I have been reading a lot about real analysis and infinite sets lately. Infinite sets I mean the most common ones ($\mathbb{N}$ and $\mathbb{R}$). I have come across many problems and there are two which look very similar in terms of solving technique but I could not seem to figure them out.
Problem 1: Is there a function ($f:$ $\mathbb{R} \rightarrow \mathbb{R}$) whose limit at every point is $ \infty $ ?
Problem 2: Can a function ($f:$ $\mathbb{R} \rightarrow \mathbb{R}$) have continuum many local min/max values ?
(We are looking for local extrema values not points, so the constant function only has 1 in this regard)
So both problems ask questions about some properties maximum cardinality. Obviously countably finite is achieveable for both questions ($\tan{x}$ and $x\sin{(1/x)}$). I think the answer is negative for both questions.
For Problem 1 I think all values have to be 'large' for this to happen, namely $\infty$ but could not exactly prove this. I also tried to make a bijection with rational numbers on how many points can have a limit at infinity, but also could not finish.

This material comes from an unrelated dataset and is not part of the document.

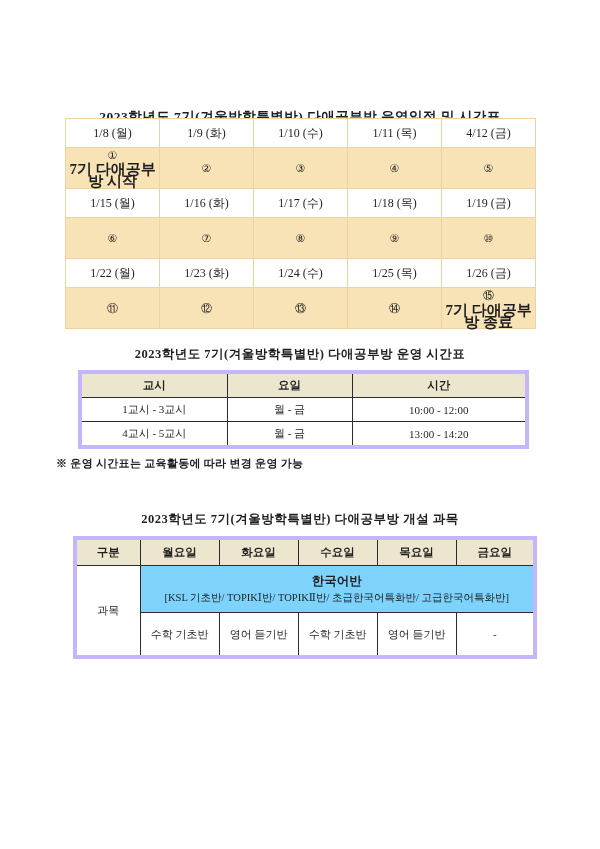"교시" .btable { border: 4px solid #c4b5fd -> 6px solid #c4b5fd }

For problem 2 I tried bijection with rationals but I could not make it so that for every rational I pair it with one Local min/max.
I feel like the thought process should be roughly similar for both but I could not find it. I may be completely on the wrong foot either by guessing that the answer must be negative.
Can someone tell me if my ideas can be finished, or if not then what way would work for proving these, and also if my guess about the answer is right.
Best Answer
Here is a proof for Problem 1:
Assume that the limit of $f$ at every point is $\infty$. Then, for every $M\in \mathbb{Z}$, the set $$\{x\mid f(x) \leq M\}$$ cannot have any accumulation point (*), which implies that it is countable (**). But on the other hand $$\bigcup_{M\in\mathbb{Z}} \{x\mid f(x) \leq M\} = \mathbb{R}$$ which is a contradiction since the LHS is countable.
(*) If the set $\{x\mid f(x) \leq M\}$ had an accumulation point $x^*$, then there would exist a convergent sequence $x_n \to x^*$ with $f(x_n) \leq M$, but this contradicts $\lim_{x\to x^*} f(x) = \infty$.
(**) If a set $A\subseteq \mathbb{R}$ is uncountable but has no accumulation point, then for some $K\in \mathbb{N}$ the set $A\cap[-K,K]$ would be uncountable and have no accumulation point, contradicting Bolzano-Weierstrass.
For problem 2, you are looking at strict local extrema, right? (Else a constant function would have extrema everywhere)
For pairing the local extrema: it might work to consider the a local extremum $x$ as global extremum of the function restricted to some interval $(x-\varepsilon, x+\varepsilon)$. Then (by making it smaller if necessary) you can have the interval bounds be rational. So $x$ is global extremum of $f$ on some interval $(a,b)$, $a,b \in \mathbb{Q}$. Since strict global min/max are unique, we can have at most one such $x$ for any interval with rational bounds. But there are only countably many such intervals, hence the number of strict local extrema of $f$ must be countable.
So the idea would be to pair local min/max to a pair of rational numbers, instead of a single rational number.